DATA SHOWN below:
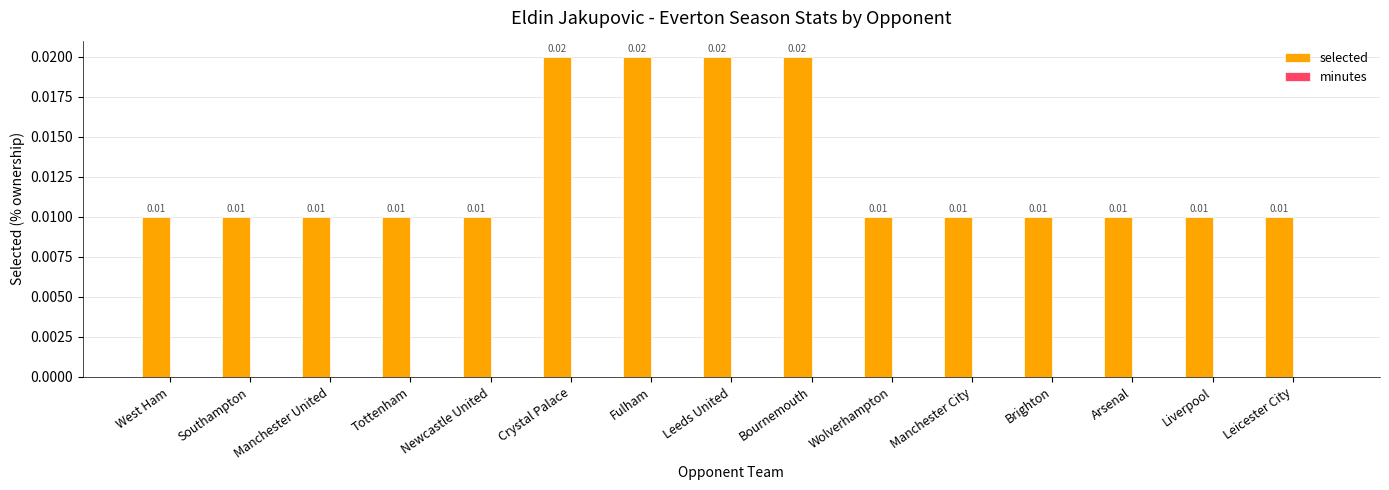

What is the label of the 14th bar from the left?

Liverpool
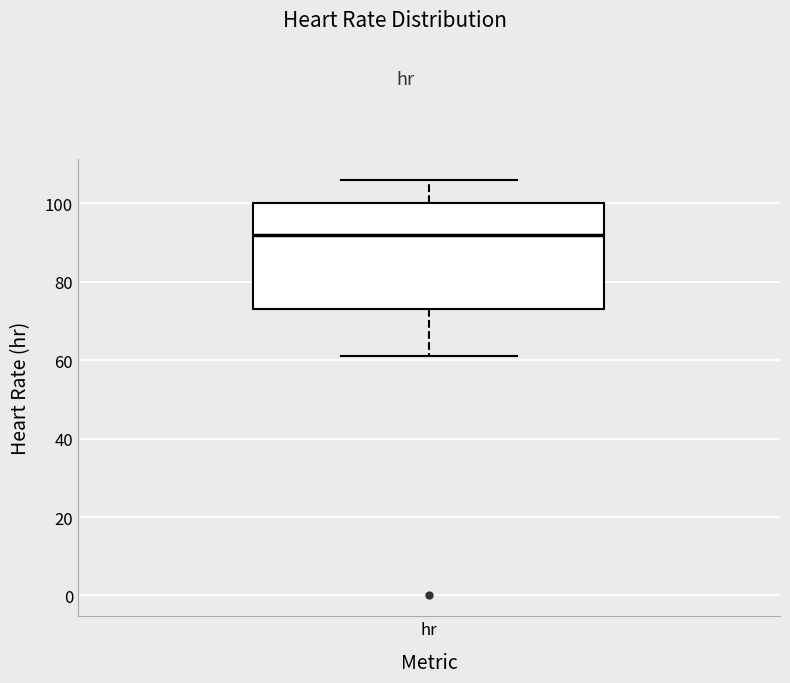

Transcribe this box plot: give where the median line is, the range the box spans, and where the two whiskers end, as read against the y-axis. The values are not printed on the chart, so give them approximately, as read against the axis.

median 92, box 74 to 100, whiskers 62 to 106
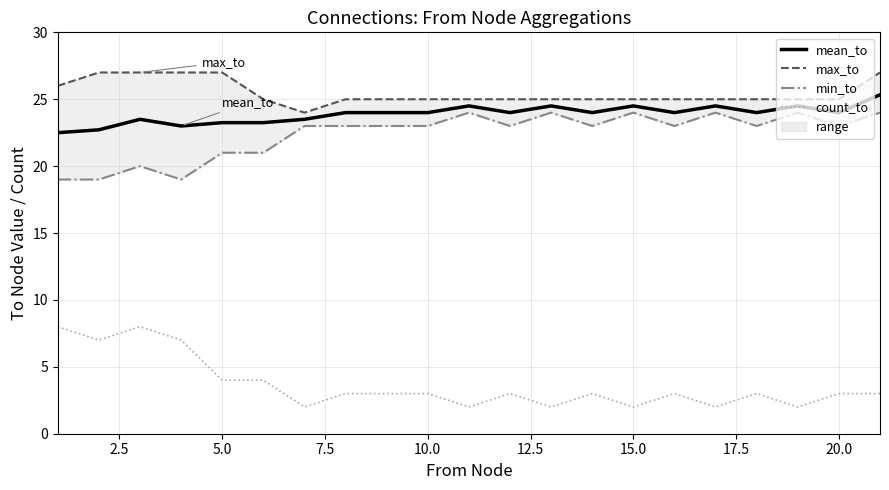

What is the minimum value for mean_to?

22.5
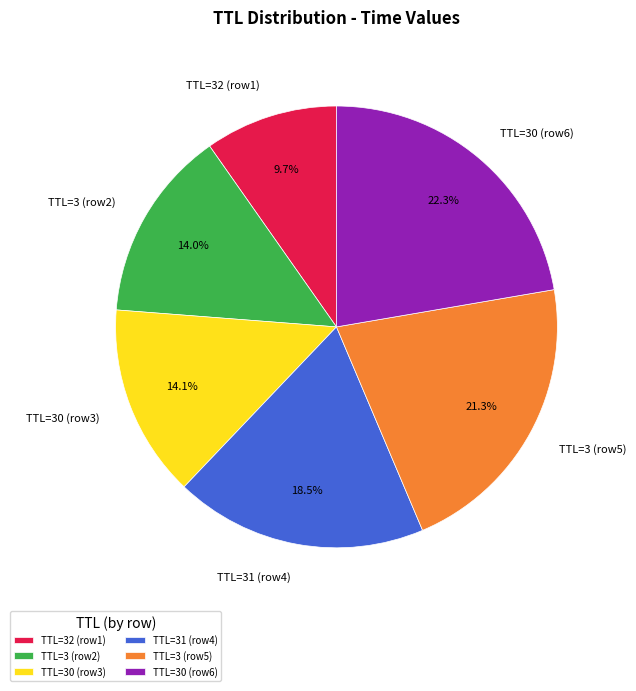

Is TTL=3 (row2) the majority of the pie?

No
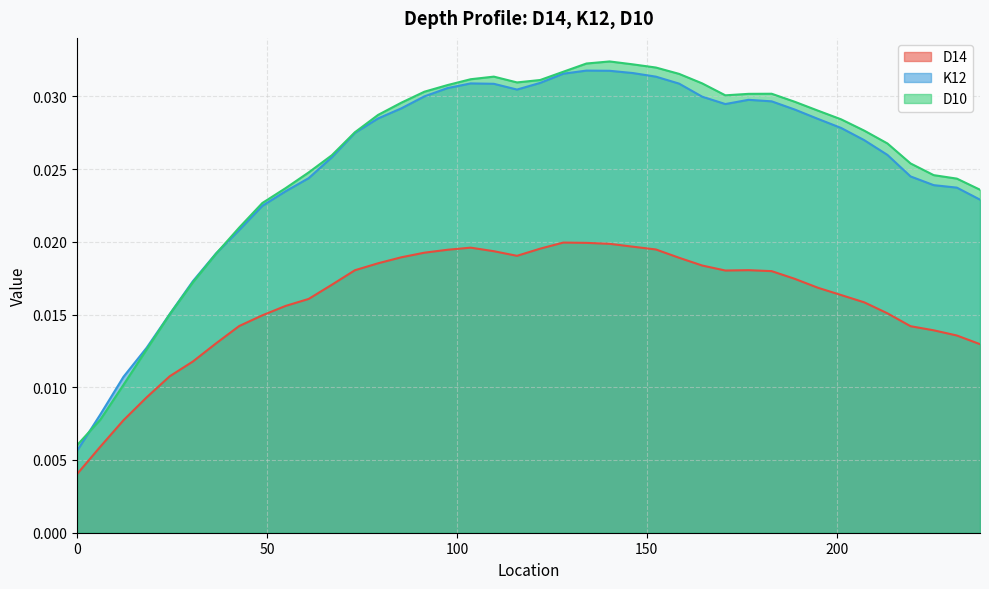

At which category is the sum across all series the highest?

140.208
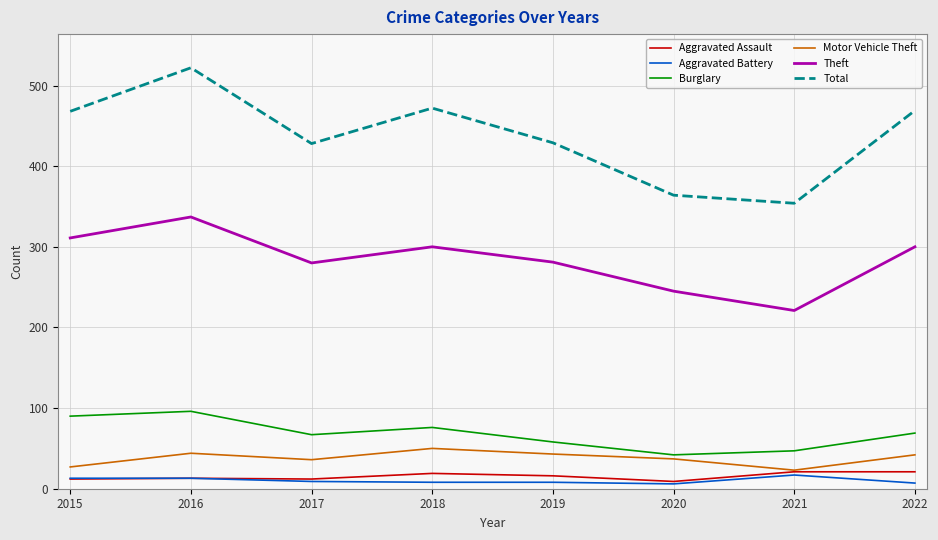

Which label corresponds to the largest value in the chart?

2016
End of DATA SHOWN.
Gather every line above that contains the string "What" and copy each one out. Case counts.

ANSWER SPACE:
What is the label of the 14th bar from the left?
What is the minimum value for mean_to?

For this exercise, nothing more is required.